Burn Brae Mansion in Glen Spey, New York

Burn Brae Mansion

Glen Spey, New York · Est. 1908

In Brief

At Burn Brae Mansion in Glen Spey, New York, guests keep hearing children's voices and balls bouncing across the empty attic above them. When a TV crew chased the noise, they tore down a wall and found a room hidden behind it.

The Full Story

The most active room at Burn Brae Mansion in Glen Spey, New York, is the attic, and the trouble there is the sound of children. Guests sleeping below report voices, and balls bouncing across the floor above them, in a room with no one in it.

When the Ghost Nation team came to chase the escalating activity for an episode called "Evil in the Attic," they followed the noise to a wall, tore it down, and found a room hidden behind it. The discovery didn't explain the voices. It just sat there, a sealed space no one had known about, in a house with no murder and no massacre to point to.
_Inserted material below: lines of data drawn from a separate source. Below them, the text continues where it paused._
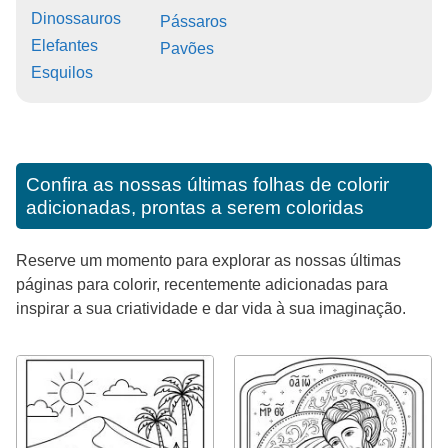
Dinossauros
Pássaros
Elefantes
Pavões
Esquilos
Confira as nossas últimas folhas de colorir
adicionadas, prontas a serem coloridas
Reserve um momento para explorar as nossas últimas
páginas para colorir, recentemente adicionadas para
inspirar a sua criatividade e dar vida à sua imaginação.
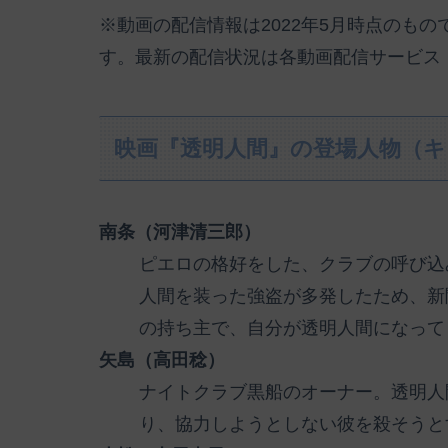
※動画の配信情報は2022年5月時点のも
す。最新の配信状況は各動画配信サービス
映画『透明人間』の登場人物（
南条（河津清三郎）
ピエロの格好をした、クラブの呼び込
人間を装った強盗が多発したため、新
の持ち主で、自分が透明人間になって
矢島（高田稔）
ナイトクラブ黒船のオーナー。透明人
り、協力しようとしない彼を殺そうと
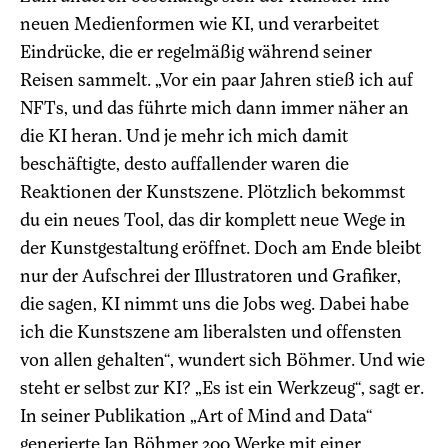
neuen Medienformen wie KI, und verarbeitet
Eindrücke, die er regelmäßig während seiner
Reisen sammelt. „Vor ein paar Jahren stieß ich auf
NFTs, und das führte mich dann immer näher an
die KI heran. Und je mehr ich mich damit
beschäftigte, desto auffallender waren die
Reaktionen der Kunstszene. Plötzlich bekommst
du ein neues Tool, das dir komplett neue Wege in
der Kunstgestaltung eröffnet. Doch am Ende bleibt
nur der Aufschrei der Illustratoren und Grafiker,
die sagen, KI nimmt uns die Jobs weg. Dabei habe
ich die Kunstszene am liberalsten und offensten
von allen gehalten“, wundert sich Böhmer. Und wie
steht er selbst zur KI? „Es ist ein Werkzeug“, sagt er.
In seiner Publikation „Art of Mind and Data“
generierte Jan Böhmer 200 Werke mit einer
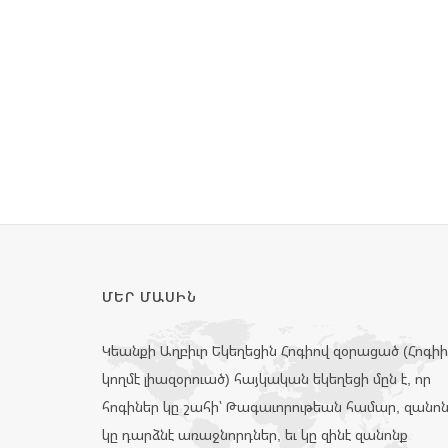
ՄԵՐ ՄԱՍԻՆ
Կեանքի Աղբիւր Եկեղեցին Հոգիով զօրացած (Հոգի
կողմէ լիազօրուած) հայկական եկեղեցի մըն է, որ
հոգիներ կը շահի՝ Թագաւորութեան համար, զանո
կը դարձնէ առաջնորդներ, եւ կը զինէ զանոնք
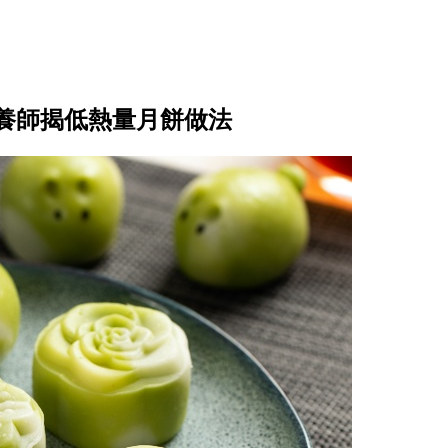
養師揭低熱量月餅做法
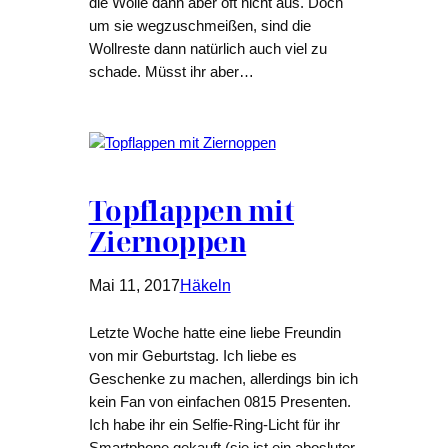
die Wolle dann aber oft nicht aus. Doch
um sie wegzuschmeißen, sind die
Wollreste dann natürlich auch viel zu
schade. Müsst ihr aber…
Topflappen mit
Ziernoppen
Mai 11, 2017
Häkeln
Letzte Woche hatte eine liebe Freundin
von mir Geburtstag. Ich liebe es
Geschenke zu machen, allerdings bin ich
kein Fan von einfachen 0815 Presenten.
Ich habe ihr ein Selfie-Ring-Licht für ihr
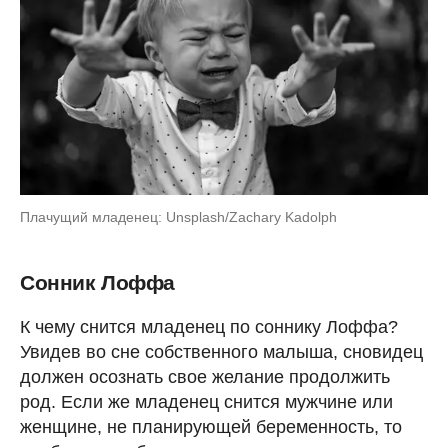
Плачущий младенец: Unsplash/Zachary Kadolph
Сонник Лоффа
К чему снится младенец по соннику Лоффа?
Увидев во сне собственного малыша, сновидец
должен осознать свое желание продолжить
род. Если же младенец снится мужчине или
женщине, не планирующей беременность, то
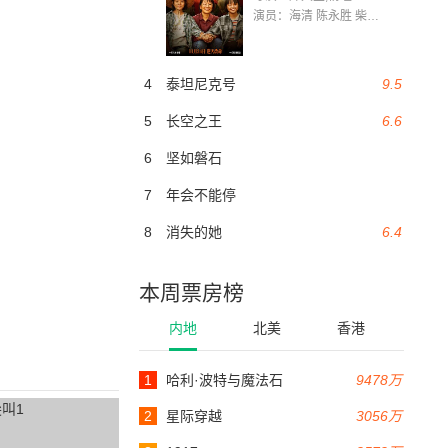
演员：海清 陈永胜 柴烨 王玥婷 万国鹏 美朵达瓦 赵瑞婷 罗解艳 郭莉娜 潘家艳
4
泰坦尼克号
9.5
5
长空之王
6.6
6
坚如磐石
7
年会不能停
8
消失的她
6.4
本周票房榜
内地
北美
香港
1
哈利·波特与魔法石
9478万
2
星际穿越
3056万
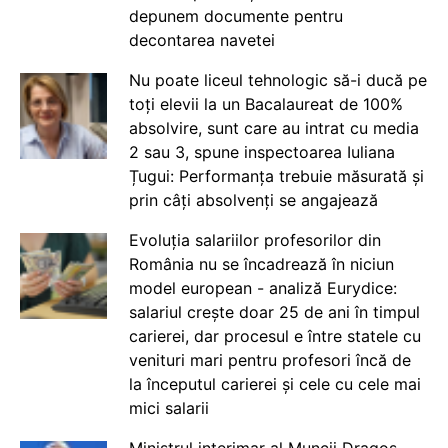
depunem documente pentru
decontarea navetei
Nu poate liceul tehnologic să-i ducă pe
toți elevii la un Bacalaureat de 100%
absolvire, sunt care au intrat cu media
2 sau 3, spune inspectoarea Iuliana
Țugui: Performanța trebuie măsurată și
prin câți absolvenți se angajează
Evoluția salariilor profesorilor din
România nu se încadrează în niciun
model european - analiză Eurydice:
salariul crește doar 25 de ani în timpul
carierei, dar procesul e între statele cu
venituri mari pentru profesori încă de
la începutul carierei și cele cu cele mai
mici salarii
Ministrul interimar al Muncii Dragos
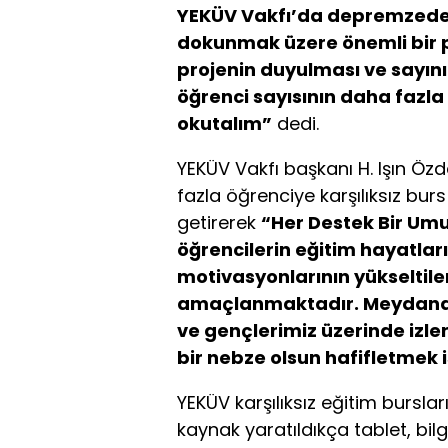
YEKÜV Vakfı’da depremzede 
dokunmak üzere
önemli
bir
projenin duyulması
ve sayın
öğrenci sayısını
n
daha fazla 
okutalım”
dedi.
YEKÜV Vakfı başkanı H. Işın Öz
fazla öğrenciye karşılıksız burs 
getirerek
“
Her Destek Bir Um
öğrencilerin eğitim hayatlar
motivasyonlarının yükseltile
amaçlanmaktadır. Meydana 
ve gençlerimiz üzerinde izler
bir nebze olsun hafifletmek i
YEKÜV karşılıksız eğitim bursl
kaynak yaratıldıkça tablet, bil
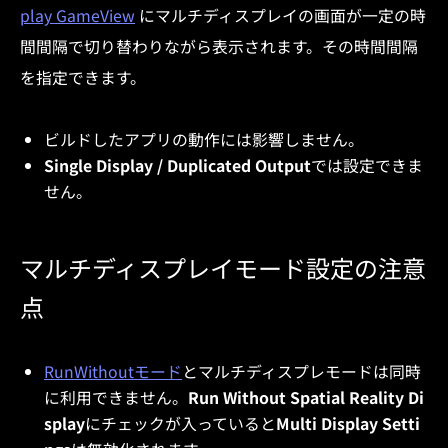
play GameView
にマルチディスプレイの画面が一定の時
間間隔で切り替わりながら表示されます。その時間間隔
を指定できます。
ビルドしたアプリの動作には影響しません。
Single Display / Duplicated Output
では設定できま
せん。
マルチディスプレイモード設定の注意
点
RunWithoutモード
とマルチディスプレモードは同時
に利用できません。
Run Without Spatial Reality Di
splay
にチェックが入っていると
Multi Display Setti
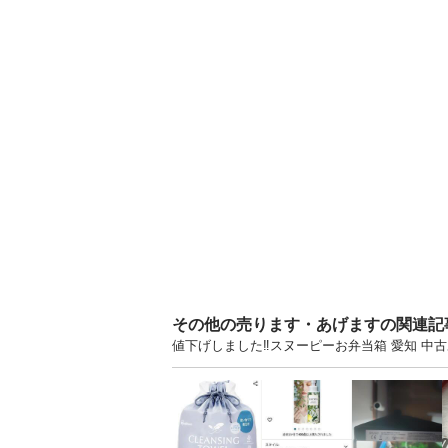
その他の売ります・あげますの関連記
値下げしました‼️スヌーピーお弁当箱 愛知 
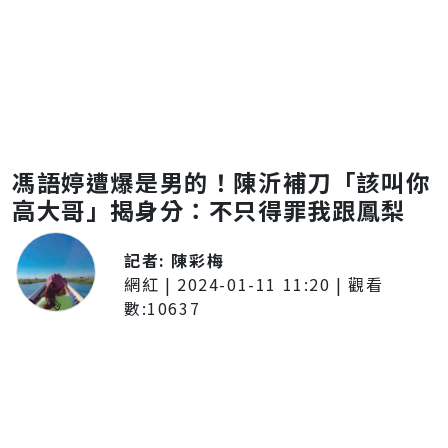
馮語婷遭爆是男的！陳沂補刀「該叫你
高大哥」揭身分：不只得罪我跟鳳梨
記者:
陳彩梅
網紅
|
2024-01-11 11:20
| 觀看
數:
10637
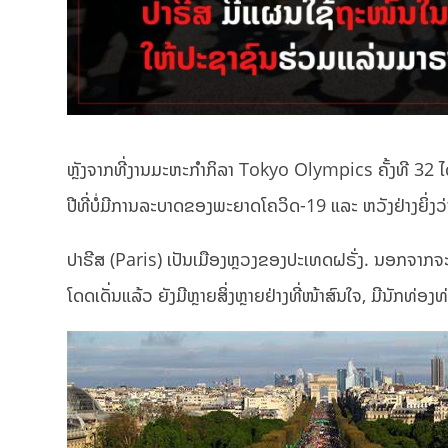
ຫຼັງຈາກທີ່ງານມະຫະກຳກິລາ Tokyo Olympics ຄັ້ງທີ 32 ໄດ້ຈ
ປີທີ່ບໍ່ມີການລະບາດຂອງພະຍາດໂຄວິດ-19 ແລະ ຫວັງຢ່າງຍິ່ງວ່າຈ
ປາຣີສ (Paris) ເປັນເມືອງຫຼວງຂອງປະເທດຝຣັ່ງ. ນອກຈາກຈະ
ໂດດເດັ່ນແລ້ວ ຍັງມີຫຼາຍສິ່ງຫຼາຍຢ່າງທີ່ໜ້າສົນໃຈ, ມີນັກທ່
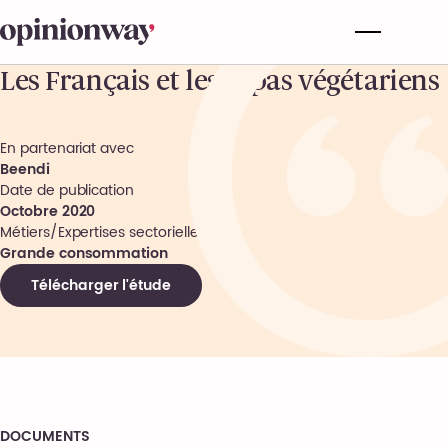
Les Français et les repas végétariens
En partenariat avec
Beendi
Date de publication
Octobre 2020
Métiers/Expertises sectorielles
Grande consommation
Télécharger l'étude
DOCUMENTS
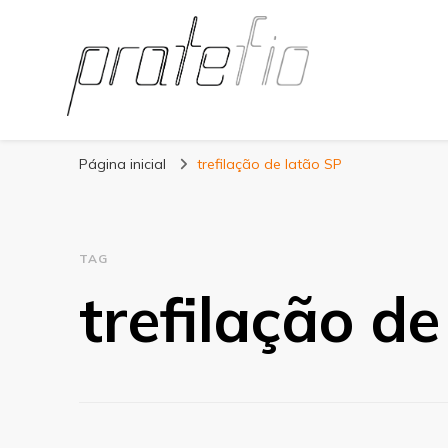
Blog Pratefio
Arames e Telas de Qualidade
Página inicial
trefilação de latão SP
TAG
trefilação de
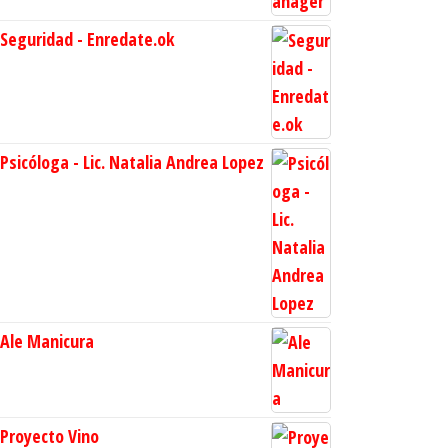
Seguridad - Enredate.ok
Psicóloga - Lic. Natalia Andrea Lopez
Ale Manicura
Proyecto Vino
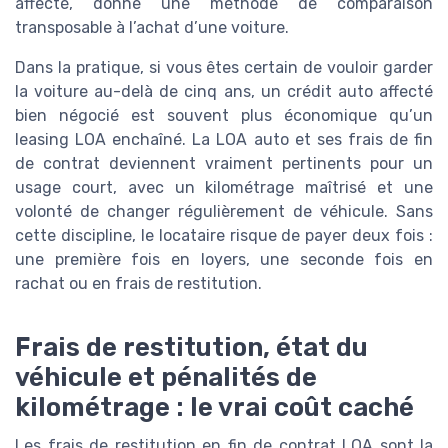
affecté, donne une méthode de comparaison
transposable à l’achat d’une voiture.
Dans la pratique, si vous êtes certain de vouloir garder
la voiture au-delà de cinq ans, un crédit auto affecté
bien négocié est souvent plus économique qu’un
leasing LOA enchaîné. La LOA auto et ses frais de fin
de contrat deviennent vraiment pertinents pour un
usage court, avec un kilométrage maîtrisé et une
volonté de changer régulièrement de véhicule. Sans
cette discipline, le locataire risque de payer deux fois :
une première fois en loyers, une seconde fois en
rachat ou en frais de restitution.
Frais de restitution, état du
véhicule et pénalités de
kilométrage : le vrai coût caché
Les frais de restitution en fin de contrat LOA sont la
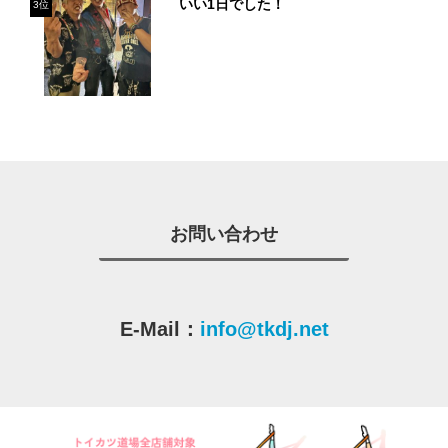
いい1日でした！
3位
お問い合わせ
E-Mail：
info@tkdj.net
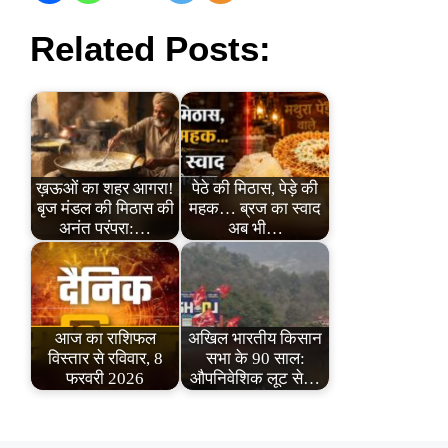
Related Posts:
ख़ऊओं का शहर आगरा!
पेठे की मिठास, पेड़े की
बृज मंडल की मिठास की
महक… ब्रज का स्वाद
अनंत परंपरा:…
अब भी…
आज का राशिफल
अखिल भारतीय किसान
विस्तार से रविवार, 8
सभा के 90 साल:
फरवरी 2026
औपनिवेशिक लूट से…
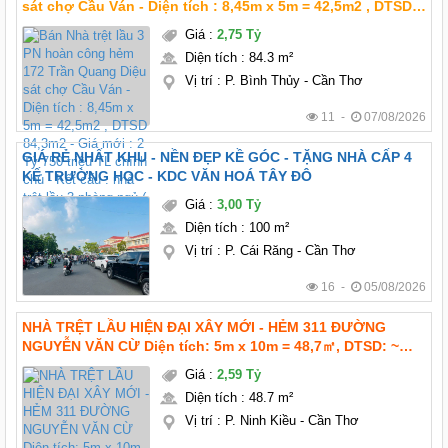
sát chợ Cầu Ván - Diện tích : 8,45m x 5m = 42,5m2 , DTSD
84,3m2 - Giá mới : 2 Tỷ 750 triệu TL chính chủ - Kết cấu :
Giá
:
2,75 Tỷ
nhà trệt lầu 3 phòng ngủ (
Diện tích
:
84.3 m²
Vị trí
:
P. Bình Thủy - Cần Thơ
11 -
07/08/2026
GIÁ RẺ NHẤT KHU - NỀN ĐẸP KỀ GÓC - TẶNG NHÀ CẤP 4
KẾ TRƯỜNG HỌC - KDC VĂN HOÁ TÂY ĐÔ
Giá
:
3,00 Tỷ
Diện tích
:
100 m²
Vị trí
:
P. Cái Răng - Cần Thơ
16 -
05/08/2026
NHÀ TRỆT LẦU HIỆN ĐẠI XÂY MỚI - HẺM 311 ĐƯỜNG
NGUYỄN VĂN CỪ Diện tích: 5m x 10m = 48,7㎡, DTSD: ~
100m2 Giá mới : 2 tỷ 590 triệu TL chính chủ Pháp lý: thổ
Giá
:
2,59 Tỷ
cư hoàn công Hướng: Tây bắc
Diện tích
:
48.7 m²
Vị trí
:
P. Ninh Kiều - Cần Thơ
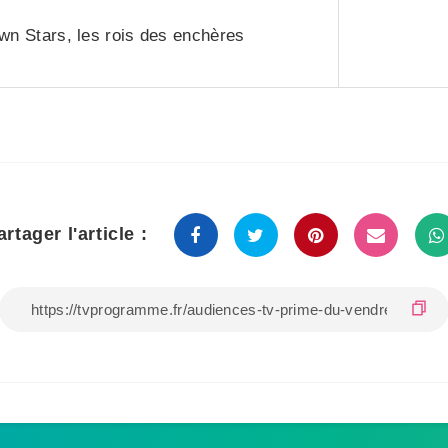
wn Stars, les rois des enchères
artager l'article :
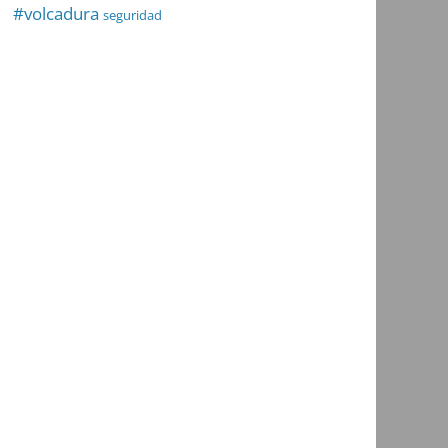
#volcadura
seguridad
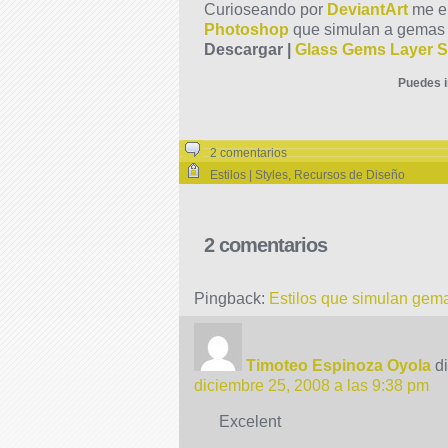
Curioseando por
DeviantArt
me e
Photoshop
que simulan a gemas b
Descargar |
Glass Gems Layer S
Puedes i
2 comentarios
Estilos | Styles
,
Recursos de Diseño
2 comentarios
Pingback:
Estilos que simulan gema
Timoteo Espinoza Oyola
d
diciembre 25, 2008 a las 9:38 pm
Excelent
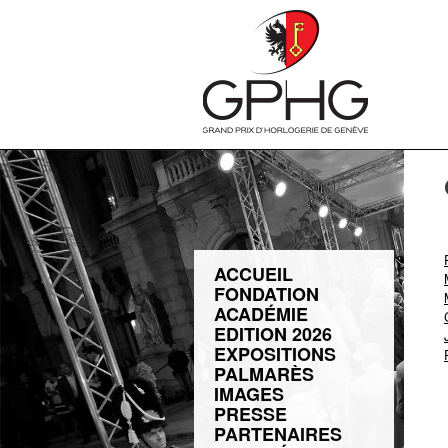
ACCUEIL
FONDATION
ACADÉMIE
EDITION 2026
EXPOSITIONS
PALMARÈS
IMAGES
PRESSE
PARTENAIRES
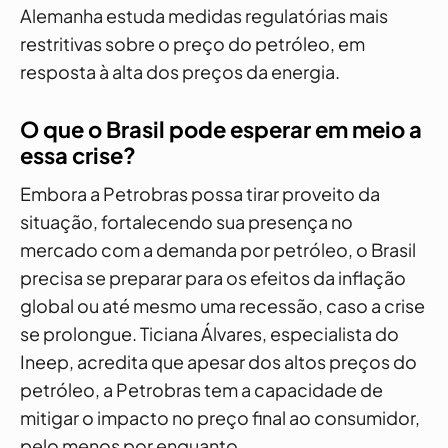
Alemanha estuda medidas regulatórias mais
restritivas sobre o preço do petróleo, em
resposta à alta dos preços da energia.
O que o Brasil pode esperar em meio a
essa crise?
Embora a Petrobras possa tirar proveito da
situação, fortalecendo sua presença no
mercado com a demanda por petróleo, o Brasil
precisa se preparar para os efeitos da inflação
global ou até mesmo uma recessão, caso a crise
se prolongue. Ticiana Álvares, especialista do
Ineep, acredita que apesar dos altos preços do
petróleo, a Petrobras tem a capacidade de
mitigar o impacto no preço final ao consumidor,
pelo menos por enquanto.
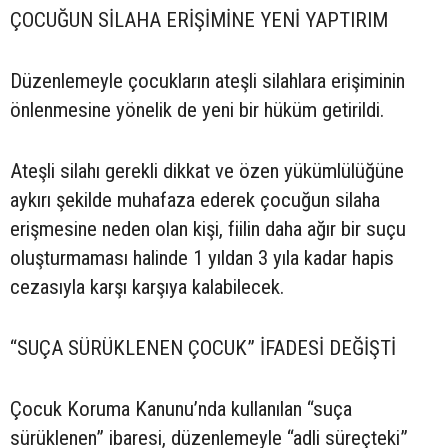
ÇOCUĞUN SİLAHA ERİŞİMİNE YENİ YAPTIRIM
Düzenlemeyle çocukların ateşli silahlara erişiminin
önlenmesine yönelik de yeni bir hüküm getirildi.
Ateşli silahı gerekli dikkat ve özen yükümlülüğüne
aykırı şekilde muhafaza ederek çocuğun silaha
erişmesine neden olan kişi, fiilin daha ağır bir suçu
oluşturmaması halinde 1 yıldan 3 yıla kadar hapis
cezasıyla karşı karşıya kalabilecek.
“SUÇA SÜRÜKLENEN ÇOCUK” İFADESİ DEĞİŞTİ
Çocuk Koruma Kanunu’nda kullanılan “suça
sürüklenen” ibaresi, düzenlemeyle “adli süreçteki”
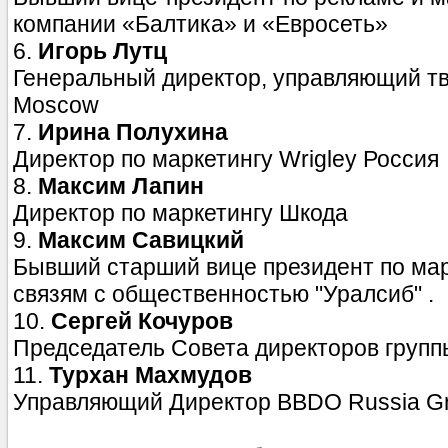
компании «Балтика» и «Евросеть»
6.
Игорь Лутц
Генеральный директор, управляющий т
Moscow
7.
Ирина Полухина
Директор по маркетингу Wrigley Россия
8.
Максим Лапин
Директор по маркетингу Шкода
9.
Максим Савицкий
Бывший старший вице президент по ма
связям с общественностью "Уралсиб" .
10.
Сергей Кочуров
Председатель Совета директоров груп
11.
Турхан Махмудов
Управляющий Директор BBDO Russia G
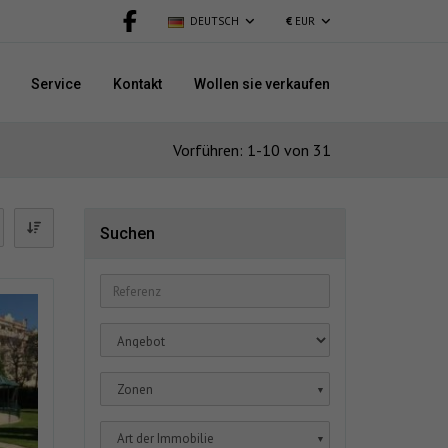
DEUTSCH
€
EUR
Service
Kontakt
Wollen sie verkaufen
Vorführen: 1-10 von 31
Suchen
Zonen
▼
Art der Immobilie
▼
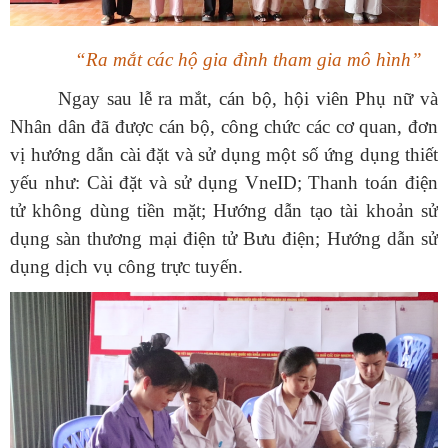
“Ra mắt các hộ gia đình tham gia mô hình”
Ngay sau lễ ra mắt, cán bộ, hội viên Phụ nữ và
Nhân dân đã được cán bộ, công chức các cơ quan, đơn
vị hướng dẫn cài đặt và sử dụng một số ứng dụng thiết
yếu như: Cài đặt và sử dụng VneID; Thanh toán điện
tử không dùng tiền mặt; Hướng dẫn tạo tài khoản sử
dụng sàn thương mại điện tử Bưu điện; Hướng dẫn sử
dụng dịch vụ công trực tuyến.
What the house has instead is a family. Burn Brae was built around 1907, by the owners' account in 1908, by Charles Elkin and his wife Margaret, daughter of George Ross Mackenzie, the third president of the Singer Sewing Machine Company. Mackenzie loved this stretch of the Catskills because it reminded him of Scotland; in 1880 he renamed the hamlet Glen Spey. When he died his estate ran to $3.5 million, and seven of his children built summer mansions in the valley. Burn Brae is one of three still standing.

Margaret outlived several of her own children. A daughter died as a young child before the house was even built, and a grandchild named Levi was stillborn in 1940. Several Elkins lie in the Glen Spey Cemetery at the end of a walking trail through the property's woods, which means guests pass the family graves on their way back to the house. The attic upstairs is where the children are heard.

The mansion has drawn the cameras for years. Ghost Hunters featured it in an episode built around the Mackenzie family's losses, and Jason Hawes told the owners that whatever was here was not malicious. A later investigation that ran motion sensors, heat sensors, and recorders over several days came away with more than 180 photos and recordings, and the conclusion that the house is haunted. The place leans into it now, operating as a bed and breakfast that takes overnight bookings for private ghost investigations.

Charles Elkin was an organist. Among everything people report here, doors opening and slamming, a woman in white on the servants' stairs, a man in turn-of-the-century clothes, is one detail that does not belong in any other house. Guests describe, in the words of one account, "the distinct sound of an organ playing, when there is no organ in the house."